How to Write Fight Scenes
Since tales were first told, stories of duels and battle have been some of the most enduring. It's where complex conflicts boil down to a simple, who wins, who loses? And the tension of that question is at the foundation of whole genres. And yet, skipping or skimming fight scenes is a more common practice than you might think. Especially in written fiction, which is the main focus of this essay, fight scenes run the risk of losing the reader. So how do you avoid that? That's the question I hope to answer today – how can you write a fight scene that no one would ever skip? One so thrilling they might instead remember it for the rest of their lives?
Researching why people skip fight scenes, you'll find some recurring complaints. From those I've made a list of 8 things that often go wrong and we'll go through those problems, one by one, to see how they can instead be turned to your advantage.
This was originally written as a video essay, and you can view the video below. If you prefer text, read on.
It feels seperate from the story
One central reason people skip fights, is that the story is put on hold, and stands still until the end of the scene. This is a very video game way of writing; the story's happening, but then it stops, and there's a challenge to overcome before the story continues. This works in a video game because you're facing the challenge yourself but that's not the case in movies and TV. So if the script just says "they fight" who could blame you for going to make a sandwich and then popping in to see who won?
In written fiction, which is the main focus of this essay, we don't even have the advantage of a visual spectacle. So how can we make the fight feel like the fight is part of the story, not apart from it?
Solution: Reveal character through action.

# [TO BE DONE]
Render this sentence from the essay on writing fight scenes in Spanish: "And yet, skipping or skimming fight scenes is a more common practice than you might think."

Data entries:
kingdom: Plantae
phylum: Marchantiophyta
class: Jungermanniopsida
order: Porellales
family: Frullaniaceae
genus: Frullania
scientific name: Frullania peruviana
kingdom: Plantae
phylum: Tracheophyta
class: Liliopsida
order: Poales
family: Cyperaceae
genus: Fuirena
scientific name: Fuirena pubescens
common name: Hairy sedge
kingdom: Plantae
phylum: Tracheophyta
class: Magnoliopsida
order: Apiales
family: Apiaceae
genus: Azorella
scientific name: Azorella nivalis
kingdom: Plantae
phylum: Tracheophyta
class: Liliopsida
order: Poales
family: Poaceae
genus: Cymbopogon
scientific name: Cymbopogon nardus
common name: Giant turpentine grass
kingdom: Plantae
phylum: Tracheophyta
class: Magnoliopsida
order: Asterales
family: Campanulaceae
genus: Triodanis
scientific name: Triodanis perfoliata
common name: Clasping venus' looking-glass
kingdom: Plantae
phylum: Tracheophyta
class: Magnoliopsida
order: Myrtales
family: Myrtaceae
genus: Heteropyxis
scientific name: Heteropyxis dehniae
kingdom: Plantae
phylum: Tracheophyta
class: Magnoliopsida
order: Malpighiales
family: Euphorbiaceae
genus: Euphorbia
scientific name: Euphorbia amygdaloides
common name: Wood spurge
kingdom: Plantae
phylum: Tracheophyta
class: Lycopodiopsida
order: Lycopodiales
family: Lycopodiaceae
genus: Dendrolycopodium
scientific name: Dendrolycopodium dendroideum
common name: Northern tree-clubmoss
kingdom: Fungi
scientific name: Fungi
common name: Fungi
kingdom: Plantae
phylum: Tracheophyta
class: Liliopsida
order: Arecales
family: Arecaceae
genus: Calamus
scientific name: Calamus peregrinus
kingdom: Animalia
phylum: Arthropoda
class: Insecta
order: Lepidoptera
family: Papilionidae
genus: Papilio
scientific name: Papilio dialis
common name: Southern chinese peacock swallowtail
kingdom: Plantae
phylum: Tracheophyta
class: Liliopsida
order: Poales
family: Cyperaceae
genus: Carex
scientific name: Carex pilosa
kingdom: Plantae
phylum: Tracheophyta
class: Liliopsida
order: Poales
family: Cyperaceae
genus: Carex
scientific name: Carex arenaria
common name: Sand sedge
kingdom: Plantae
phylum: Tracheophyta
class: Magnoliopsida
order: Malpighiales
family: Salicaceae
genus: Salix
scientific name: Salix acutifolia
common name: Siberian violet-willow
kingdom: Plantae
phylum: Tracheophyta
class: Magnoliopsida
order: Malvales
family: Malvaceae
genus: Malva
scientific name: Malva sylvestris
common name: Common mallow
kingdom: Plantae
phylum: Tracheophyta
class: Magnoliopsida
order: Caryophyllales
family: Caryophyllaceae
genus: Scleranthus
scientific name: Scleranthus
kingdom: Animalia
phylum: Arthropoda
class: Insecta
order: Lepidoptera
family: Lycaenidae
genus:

# [RESULT OF THIS EXERCISE]
Y, sin embargo, saltarse las escenas de pelea o leerlas por encima es una práctica más común de lo que podrías pensar.